Não é um sentimento muito antigo, começou em 2015, no Peru, quando conhecemos o soroche. O mal de altitude mostrou-se por completo, sem nos poupar de qualquer sintoma: no Mário, dor de cabeça e cansaço; em mim, batimentos cardíacos totalmente descontrolados. Meu coração que, ao nível do mar, costuma pulsar em ritmo de Bossa Nova, em Cusco resolveu seguir os compassos de Samba Enredo. Foram necessários quatro anos, muita conversa com outros viajantes e a opinião do cardiologista da família para que superássemos o medo das alturas. Regressamos de San Pedro de Atacama na semana passada com a coragem revigorada na mala. Medo? Que medo?
Decisão tomada, a viagem foi planejada cuidadosamente a partir de duas premissas: evitar o período de chuvas (sim, pode chover num dos desertos mais secos e áridos do mundo durante o inverno altiplânico, que vai de dezembro a março); e aproveitar os dias de lua nova para que nenhuma luz pudesse ofuscar a observação do céu. Plano traçado, passagens compradas, desembarcamos, cheios de expectativas, em San Pedro no dia 03 de abril, uma quarta feira à tardinha. 
Duas horas depois da nossa chegada, sabe o que aconteceu? Choveu! Choveu forte! Choveu a ponto de enlamear as ruas do povoado.
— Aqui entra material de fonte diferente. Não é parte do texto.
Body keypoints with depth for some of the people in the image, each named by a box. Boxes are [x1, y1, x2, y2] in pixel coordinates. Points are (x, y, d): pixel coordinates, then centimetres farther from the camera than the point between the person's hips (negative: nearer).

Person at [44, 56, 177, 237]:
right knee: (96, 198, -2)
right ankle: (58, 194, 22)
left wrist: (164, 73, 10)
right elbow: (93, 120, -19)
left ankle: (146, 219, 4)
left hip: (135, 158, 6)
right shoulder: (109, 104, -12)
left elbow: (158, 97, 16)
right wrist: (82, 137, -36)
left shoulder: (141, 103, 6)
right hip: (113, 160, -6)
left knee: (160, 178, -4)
O tempo fechado provocou a primeira baixa: o tour astronômico foi cancelado. Após o jantar, voltamos ao hotel driblando as poças, tentando espantar a decepção e lamentando a falta de sorte. Durante a noite, os deuses atacamenhos devem ter se compadecido de nós e decidido afastar cada uma das nuvens carregadas. O restante da semana se passou com sol e céu azul. A chuva, a última da temporada, transformou-se em neve nos picos da Cordilheira. Chuva branca e linda de se ver. Muita sorte a nossa!